+++ Document excerpt +++

Greensill’s ghost will haunt finance world

 

SoftBank Group Corp Chief Executive Officer Masayoshi Son and Credit Suisse AG Chairman Axel Lehmann doubtless wish their respective firms had never met disgraced financier Lex Greensill. But hopefully they — and the finance industry at large — can learn lessons from the scandal that ensued.
Greensill’s charm, self-belief and supposed skill at turning the staid business of supply-chain finance into a booming source of cash had both Softbank and Credit Suisse seeing dollar signs, as Duncan Mavin’s new book 1 about the saga — “The Pyramid of Lies” — reveals.
For Son, whose Vision Fund dragged SoftBank to a recent record loss, taking an ownership stake in Greensill was meant to be a fintech home run. Here was a firm claiming to mix old finance with new data tricks, growing at breakneck speed and with apparently enough cash to prop up dreams such as investing in a new $34 billion city in Borneo.
For Credit Suisse, which was desperate to pivot away from financial trading and towards repeat revenues from high-net-worth individuals, investing client money in Greensill assets was a way to join an influential billionaire network and deliver big returns in a low-interest-rate world.
Unfortunately, Greensill Capital was built like a house of cards and collapsed when Covid-19 hit. Revelations of reckless lending and dodgy conflicts of interest scared investors and insurers away. The money ran out, Son’s prized “fintech” unicorn was soon worthless, and Credit Suisse’s wealthy clients were billions in the red.

+++

**Required action 1**
In the Greensill article, what is the title of Duncan Mavin's book about the saga?
**Required action 2**
Reproduce everything in the Greensill article from "Unfortunately, Greensill Capital" down to "in the red.".

+++ Input data +++

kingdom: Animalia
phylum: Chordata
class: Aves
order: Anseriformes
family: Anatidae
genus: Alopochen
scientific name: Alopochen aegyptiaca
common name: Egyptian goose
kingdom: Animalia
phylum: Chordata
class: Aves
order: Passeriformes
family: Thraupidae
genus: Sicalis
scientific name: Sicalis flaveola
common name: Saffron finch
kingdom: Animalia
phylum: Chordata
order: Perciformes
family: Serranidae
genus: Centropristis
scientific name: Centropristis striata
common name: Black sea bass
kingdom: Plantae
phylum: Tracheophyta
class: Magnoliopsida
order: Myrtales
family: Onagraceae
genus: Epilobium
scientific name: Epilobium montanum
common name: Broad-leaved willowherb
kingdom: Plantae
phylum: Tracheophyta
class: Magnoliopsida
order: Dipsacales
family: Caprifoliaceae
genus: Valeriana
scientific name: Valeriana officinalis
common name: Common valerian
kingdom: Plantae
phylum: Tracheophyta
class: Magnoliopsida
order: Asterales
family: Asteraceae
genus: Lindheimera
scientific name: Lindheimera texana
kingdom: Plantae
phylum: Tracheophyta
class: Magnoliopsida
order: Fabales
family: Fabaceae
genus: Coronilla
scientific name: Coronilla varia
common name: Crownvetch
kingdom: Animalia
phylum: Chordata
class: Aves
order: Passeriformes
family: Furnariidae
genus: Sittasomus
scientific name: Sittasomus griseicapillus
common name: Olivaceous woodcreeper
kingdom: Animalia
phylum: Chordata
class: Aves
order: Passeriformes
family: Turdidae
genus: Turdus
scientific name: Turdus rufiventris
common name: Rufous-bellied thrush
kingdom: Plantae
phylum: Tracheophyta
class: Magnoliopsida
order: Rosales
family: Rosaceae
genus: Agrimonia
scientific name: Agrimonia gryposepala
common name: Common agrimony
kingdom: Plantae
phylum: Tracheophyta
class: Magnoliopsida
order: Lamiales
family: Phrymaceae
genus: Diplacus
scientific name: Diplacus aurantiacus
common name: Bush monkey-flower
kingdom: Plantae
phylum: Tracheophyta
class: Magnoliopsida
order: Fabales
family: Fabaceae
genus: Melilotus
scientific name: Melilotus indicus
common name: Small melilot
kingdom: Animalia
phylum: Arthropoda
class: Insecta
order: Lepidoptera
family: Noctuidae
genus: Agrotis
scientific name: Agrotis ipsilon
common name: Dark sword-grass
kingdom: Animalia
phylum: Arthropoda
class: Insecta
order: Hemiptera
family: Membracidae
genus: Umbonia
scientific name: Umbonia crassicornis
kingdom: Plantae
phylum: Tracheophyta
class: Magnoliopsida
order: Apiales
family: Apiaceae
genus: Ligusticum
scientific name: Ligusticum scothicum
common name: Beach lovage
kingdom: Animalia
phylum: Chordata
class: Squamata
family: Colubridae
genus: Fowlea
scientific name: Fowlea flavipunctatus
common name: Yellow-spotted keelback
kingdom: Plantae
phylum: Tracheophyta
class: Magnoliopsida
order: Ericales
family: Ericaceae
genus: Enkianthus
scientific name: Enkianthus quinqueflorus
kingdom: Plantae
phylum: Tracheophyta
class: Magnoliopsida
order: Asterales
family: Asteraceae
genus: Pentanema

+++

**Written reply 1**
"The Pyramid of Lies"

**Written reply 2**
Unfortunately, Greensill Capital was built like a house of cards and collapsed when Covid-19 hit. Revelations of reckless lending and dodgy conflicts of interest scared investors and insurers away. The money ran out, Son’s prized “fintech” unicorn was soon worthless, and Credit Suisse’s wealthy clients were billions in the red.